TO DO:
Print the entries once more, unchanged.

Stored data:
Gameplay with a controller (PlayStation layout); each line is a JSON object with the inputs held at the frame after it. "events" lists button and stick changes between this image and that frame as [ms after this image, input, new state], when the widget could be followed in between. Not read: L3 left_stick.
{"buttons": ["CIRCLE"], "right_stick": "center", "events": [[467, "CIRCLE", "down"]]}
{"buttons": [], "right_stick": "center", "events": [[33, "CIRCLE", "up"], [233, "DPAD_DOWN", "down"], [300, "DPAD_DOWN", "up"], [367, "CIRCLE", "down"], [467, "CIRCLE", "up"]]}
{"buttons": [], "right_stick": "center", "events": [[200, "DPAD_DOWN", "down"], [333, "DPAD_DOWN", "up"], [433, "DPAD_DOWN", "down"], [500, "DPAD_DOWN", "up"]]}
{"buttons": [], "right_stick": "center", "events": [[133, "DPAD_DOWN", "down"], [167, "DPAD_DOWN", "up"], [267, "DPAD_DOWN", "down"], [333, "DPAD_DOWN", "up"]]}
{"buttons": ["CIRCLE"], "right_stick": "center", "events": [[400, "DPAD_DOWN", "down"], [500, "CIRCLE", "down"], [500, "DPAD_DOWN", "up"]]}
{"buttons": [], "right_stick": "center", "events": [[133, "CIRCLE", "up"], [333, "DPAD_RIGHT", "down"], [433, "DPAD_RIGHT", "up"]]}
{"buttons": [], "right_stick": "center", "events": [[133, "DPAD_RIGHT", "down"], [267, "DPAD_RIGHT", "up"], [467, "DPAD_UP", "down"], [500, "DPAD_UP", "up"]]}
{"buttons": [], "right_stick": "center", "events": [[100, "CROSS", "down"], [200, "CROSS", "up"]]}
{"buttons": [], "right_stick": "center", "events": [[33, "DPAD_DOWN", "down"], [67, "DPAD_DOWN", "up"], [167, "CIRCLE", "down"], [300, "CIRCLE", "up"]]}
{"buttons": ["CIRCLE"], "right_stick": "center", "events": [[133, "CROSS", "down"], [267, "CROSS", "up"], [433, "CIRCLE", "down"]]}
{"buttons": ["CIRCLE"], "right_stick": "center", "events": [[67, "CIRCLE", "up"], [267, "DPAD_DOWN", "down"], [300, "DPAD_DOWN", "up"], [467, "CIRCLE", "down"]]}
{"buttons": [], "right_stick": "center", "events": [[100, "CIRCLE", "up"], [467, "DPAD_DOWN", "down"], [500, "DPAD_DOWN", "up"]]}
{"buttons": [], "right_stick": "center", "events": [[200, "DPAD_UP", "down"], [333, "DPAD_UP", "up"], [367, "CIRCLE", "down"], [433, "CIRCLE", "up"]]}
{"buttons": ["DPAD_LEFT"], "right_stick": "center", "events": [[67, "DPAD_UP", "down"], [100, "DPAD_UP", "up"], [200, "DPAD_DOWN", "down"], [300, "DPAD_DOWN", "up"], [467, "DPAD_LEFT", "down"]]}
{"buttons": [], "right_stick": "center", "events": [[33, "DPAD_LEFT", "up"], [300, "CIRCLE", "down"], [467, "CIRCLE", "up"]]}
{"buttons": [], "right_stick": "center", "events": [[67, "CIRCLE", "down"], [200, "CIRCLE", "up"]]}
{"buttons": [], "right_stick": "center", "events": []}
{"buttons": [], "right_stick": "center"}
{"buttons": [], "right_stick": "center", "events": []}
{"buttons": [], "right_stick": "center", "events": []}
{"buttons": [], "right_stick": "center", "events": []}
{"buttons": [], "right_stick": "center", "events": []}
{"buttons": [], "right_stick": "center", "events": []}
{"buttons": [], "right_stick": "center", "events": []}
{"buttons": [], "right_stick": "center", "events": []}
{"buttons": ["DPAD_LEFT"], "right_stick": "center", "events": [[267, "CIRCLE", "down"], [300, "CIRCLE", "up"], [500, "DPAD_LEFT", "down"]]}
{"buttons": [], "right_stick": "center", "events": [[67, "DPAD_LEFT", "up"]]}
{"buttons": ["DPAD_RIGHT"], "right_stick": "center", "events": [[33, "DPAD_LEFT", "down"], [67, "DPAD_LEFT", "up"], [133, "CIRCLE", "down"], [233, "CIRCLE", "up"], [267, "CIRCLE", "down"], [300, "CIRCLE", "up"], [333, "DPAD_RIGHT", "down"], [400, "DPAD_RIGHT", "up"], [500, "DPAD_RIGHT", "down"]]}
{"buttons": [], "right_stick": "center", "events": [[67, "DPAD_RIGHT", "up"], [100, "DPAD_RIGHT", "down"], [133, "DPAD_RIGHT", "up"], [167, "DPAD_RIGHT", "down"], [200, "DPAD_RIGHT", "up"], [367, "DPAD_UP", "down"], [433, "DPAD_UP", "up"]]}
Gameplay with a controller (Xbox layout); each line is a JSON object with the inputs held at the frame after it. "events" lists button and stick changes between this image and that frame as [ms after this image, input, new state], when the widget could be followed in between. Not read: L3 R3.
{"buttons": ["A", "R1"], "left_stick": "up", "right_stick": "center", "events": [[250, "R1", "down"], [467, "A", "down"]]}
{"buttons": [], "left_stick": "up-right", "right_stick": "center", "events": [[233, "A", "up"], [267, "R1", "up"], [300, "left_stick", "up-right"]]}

OUTPUT FOR THIS TASK:
Gameplay with a controller (PlayStation layout); each line is a JSON object with the inputs held at the frame after it. "events" lists button and stick changes between this image and that frame as [ms after this image, input, new state], when the widget could be followed in between. Not read: L3 left_stick.
{"buttons": ["CIRCLE"], "right_stick": "center", "events": [[467, "CIRCLE", "down"]]}
{"buttons": [], "right_stick": "center", "events": [[33, "CIRCLE", "up"], [233, "DPAD_DOWN", "down"], [300, "DPAD_DOWN", "up"], [367, "CIRCLE", "down"], [467, "CIRCLE", "up"]]}
{"buttons": [], "right_stick": "center", "events": [[200, "DPAD_DOWN", "down"], [333, "DPAD_DOWN", "up"], [433, "DPAD_DOWN", "down"], [500, "DPAD_DOWN", "up"]]}
{"buttons": [], "right_stick": "center", "events": [[133, "DPAD_DOWN", "down"], [167, "DPAD_DOWN", "up"], [267, "DPAD_DOWN", "down"], [333, "DPAD_DOWN", "up"]]}
{"buttons": ["CIRCLE"], "right_stick": "center", "events": [[400, "DPAD_DOWN", "down"], [500, "CIRCLE", "down"], [500, "DPAD_DOWN", "up"]]}
{"buttons": [], "right_stick": "center", "events": [[133, "CIRCLE", "up"], [333, "DPAD_RIGHT", "down"], [433, "DPAD_RIGHT", "up"]]}
{"buttons": [], "right_stick": "center", "events": [[133, "DPAD_RIGHT", "down"], [267, "DPAD_RIGHT", "up"], [467, "DPAD_UP", "down"], [500, "DPAD_UP", "up"]]}
{"buttons": [], "right_stick": "center", "events": [[100, "CROSS", "down"], [200, "CROSS", "up"]]}
{"buttons": [], "right_stick": "center", "events": [[33, "DPAD_DOWN", "down"], [67, "DPAD_DOWN", "up"], [167, "CIRCLE", "down"], [300, "CIRCLE", "up"]]}
{"buttons": ["CIRCLE"], "right_stick": "center", "events": [[133, "CROSS", "down"], [267, "CROSS", "up"], [433, "CIRCLE", "down"]]}
{"buttons": ["CIRCLE"], "right_stick": "center", "events": [[67, "CIRCLE", "up"], [267, "DPAD_DOWN", "down"], [300, "DPAD_DOWN", "up"], [467, "CIRCLE", "down"]]}
{"buttons": [], "right_stick": "center", "events": [[100, "CIRCLE", "up"], [467, "DPAD_DOWN", "down"], [500, "DPAD_DOWN", "up"]]}
{"buttons": [], "right_stick": "center", "events": [[200, "DPAD_UP", "down"], [333, "DPAD_UP", "up"], [367, "CIRCLE", "down"], [433, "CIRCLE", "up"]]}
{"buttons": ["DPAD_LEFT"], "right_stick": "center", "events": [[67, "DPAD_UP", "down"], [100, "DPAD_UP", "up"], [200, "DPAD_DOWN", "down"], [300, "DPAD_DOWN", "up"], [467, "DPAD_LEFT", "down"]]}
{"buttons": [], "right_stick": "center", "events": [[33, "DPAD_LEFT", "up"], [300, "CIRCLE", "down"], [467, "CIRCLE", "up"]]}
{"buttons": [], "right_stick": "center", "events": [[67, "CIRCLE", "down"], [200, "CIRCLE", "up"]]}
{"buttons": [], "right_stick": "center", "events": []}
{"buttons": [], "right_stick": "center"}
{"buttons": [], "right_stick": "center", "events": []}
{"buttons": [], "right_stick": "center", "events": []}
{"buttons": [], "right_stick": "center", "events": []}
{"buttons": [], "right_stick": "center", "events": []}
{"buttons": [], "right_stick": "center", "events": []}
{"buttons": [], "right_stick": "center", "events": []}
{"buttons": [], "right_stick": "center", "events": []}
{"buttons": ["DPAD_LEFT"], "right_stick": "center", "events": [[267, "CIRCLE", "down"], [300, "CIRCLE", "up"], [500, "DPAD_LEFT", "down"]]}
{"buttons": [], "right_stick": "center", "events": [[67, "DPAD_LEFT", "up"]]}
{"buttons": ["DPAD_RIGHT"], "right_stick": "center", "events": [[33, "DPAD_LEFT", "down"], [67, "DPAD_LEFT", "up"], [133, "CIRCLE", "down"], [233, "CIRCLE", "up"], [267, "CIRCLE", "down"], [300, "CIRCLE", "up"], [333, "DPAD_RIGHT", "down"], [400, "DPAD_RIGHT", "up"], [500, "DPAD_RIGHT", "down"]]}
{"buttons": [], "right_stick": "center", "events": [[67, "DPAD_RIGHT", "up"], [100, "DPAD_RIGHT", "down"], [133, "DPAD_RIGHT", "up"], [167, "DPAD_RIGHT", "down"], [200, "DPAD_RIGHT", "up"], [367, "DPAD_UP", "down"], [433, "DPAD_UP", "up"]]}
Gameplay with a controller (Xbox layout); each line is a JSON object with the inputs held at the frame after it. "events" lists button and stick changes between this image and that frame as [ms after this image, input, new state], when the widget could be followed in between. Not read: L3 R3.
{"buttons": ["A", "R1"], "left_stick": "up", "right_stick": "center", "events": [[250, "R1", "down"], [467, "A", "down"]]}
{"buttons": [], "left_stick": "up-right", "right_stick": "center", "events": [[233, "A", "up"], [267, "R1", "up"], [300, "left_stick", "up-right"]]}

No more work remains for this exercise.